ISLAMABAD, Feb 18 (Reuters) - China took over management on Monday of Pakistan’s Gwadar port, en route to key Hormuz Straits oil shipping lanes, in a move which has prompted nerves in India about its fellow Asian giant’s growing strategic clout.
China financed more than 80 percent of the $248 million development cost of the port on the Arabian Sea, as part of a plan to open up an energy and trade corridor from the Gulf, across Pakistan to western China.
When complete, the port could be used by the Chinese Navy, analysts say, and Indian Defence Minister A.K. Antony told reporters on Feb. 6 that Chinese control of the port was “a matter of concern.”

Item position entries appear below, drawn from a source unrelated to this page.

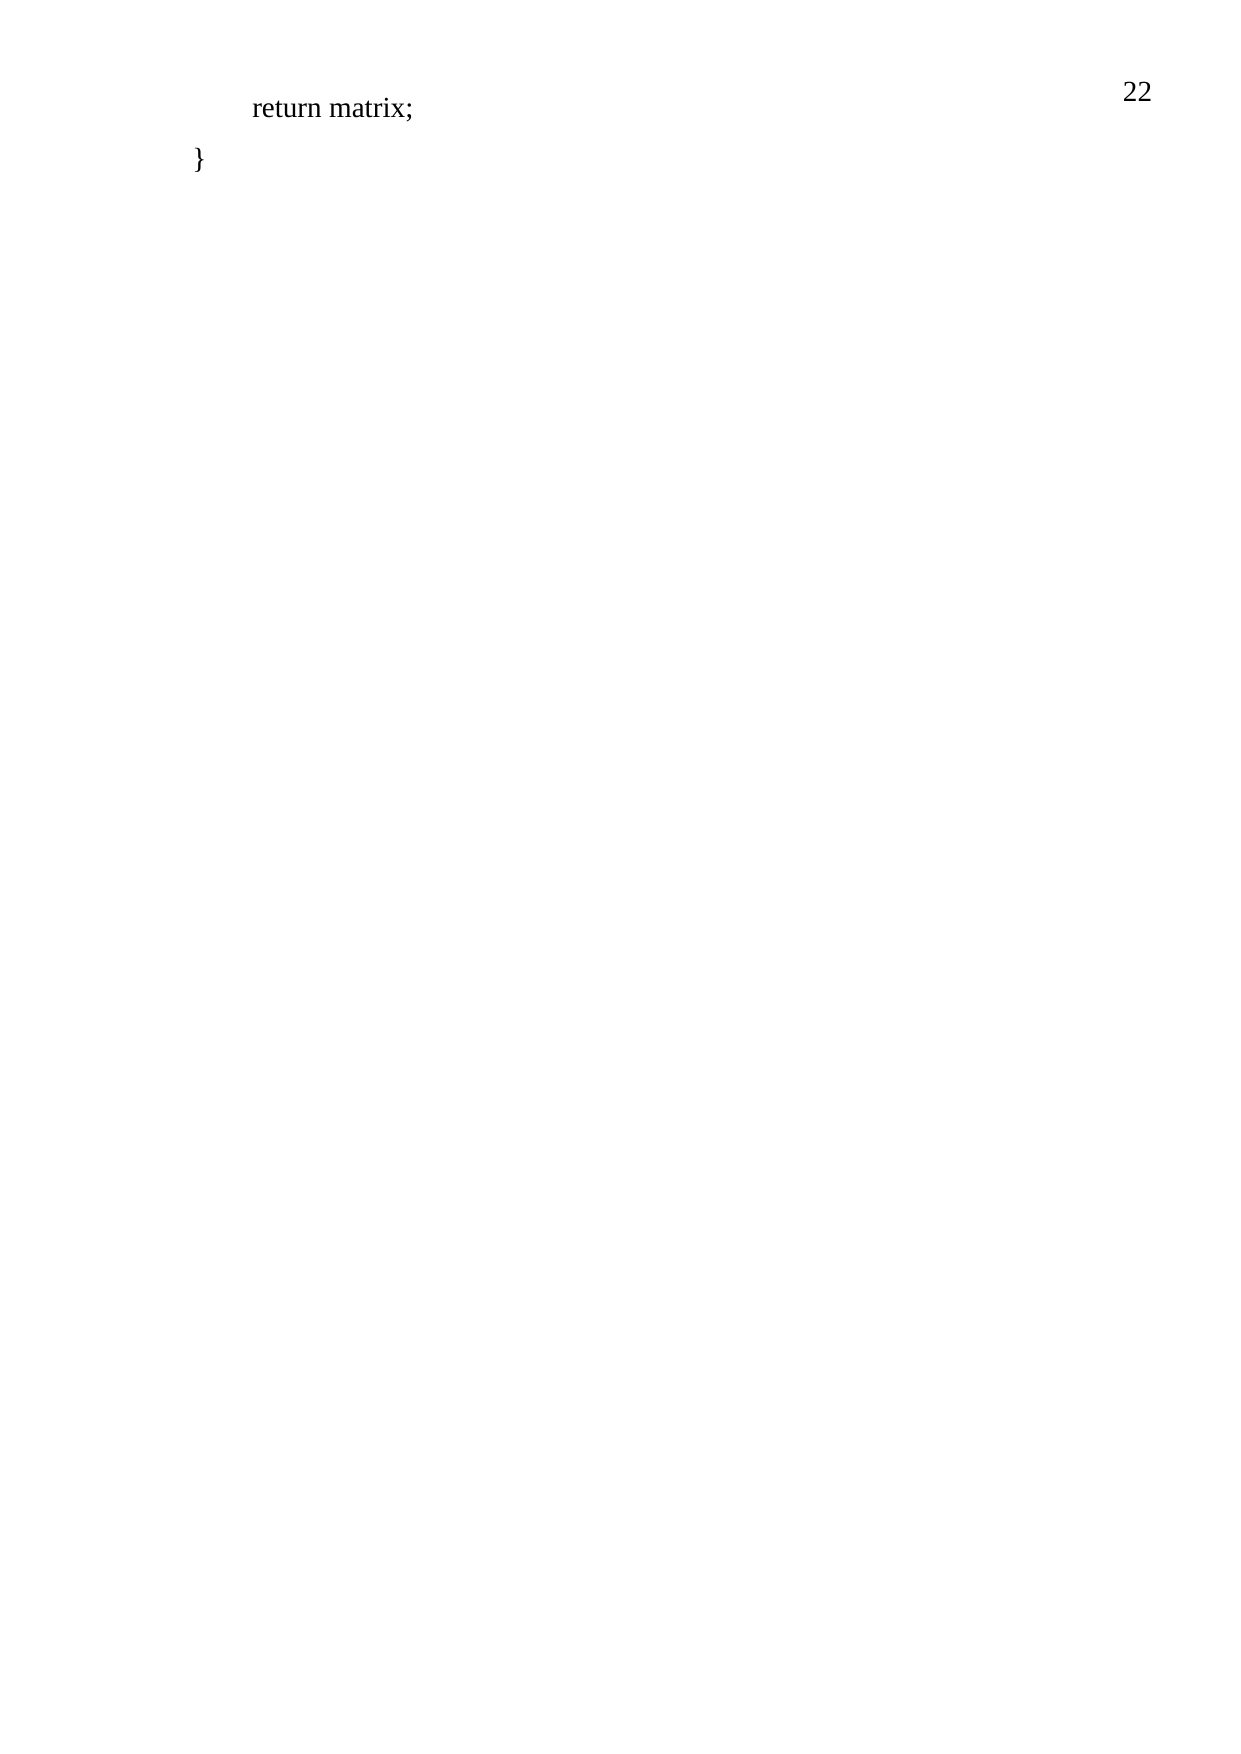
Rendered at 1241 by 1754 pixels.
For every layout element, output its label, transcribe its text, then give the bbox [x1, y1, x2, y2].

text } [118, 141, 1122, 174]
text return matrix; [118, 90, 1122, 124]
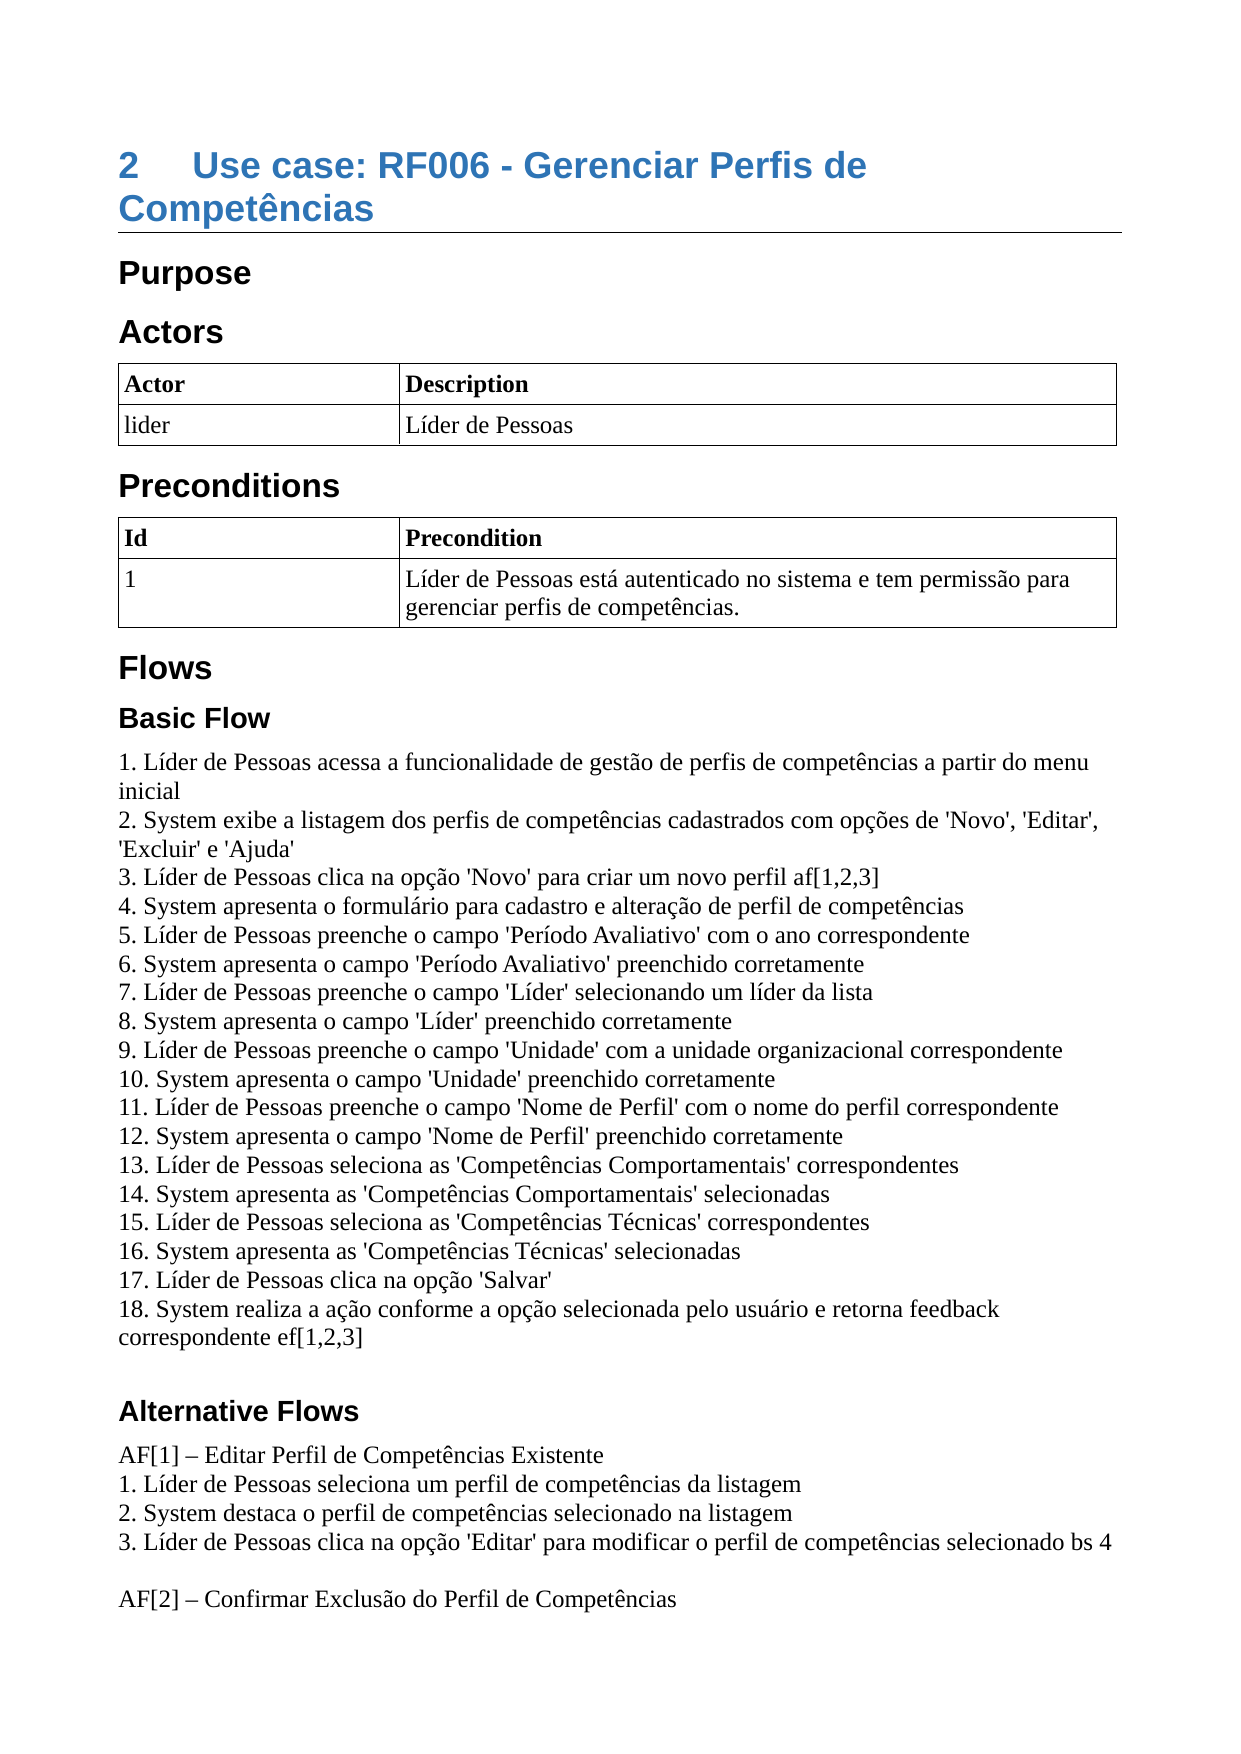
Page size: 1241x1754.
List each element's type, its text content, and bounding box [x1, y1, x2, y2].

text 1. Líder de Pessoas seleciona um perfil de competências da listagem [118, 1469, 1122, 1498]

Indian policy-makers are wary of a string of strategically located ports being built by Chinese companies in its neighbourhood, as India beefs up its military clout to compete.
China has also funded ports in Hambantota, Sri Lanka, and Chittagong in Bangladesh, both India’s neighbors.
After a signing ceremony on Monday, Pakistani President Asif Ali Zardari said he hoped Gwadar would soon be a “hub of trade and commerce in the region”.
In January, Pakistan’s cabinet approved the transfer of Gwadar port from Singapore’s PSA International to Chinese Overseas Port Holdings Limited.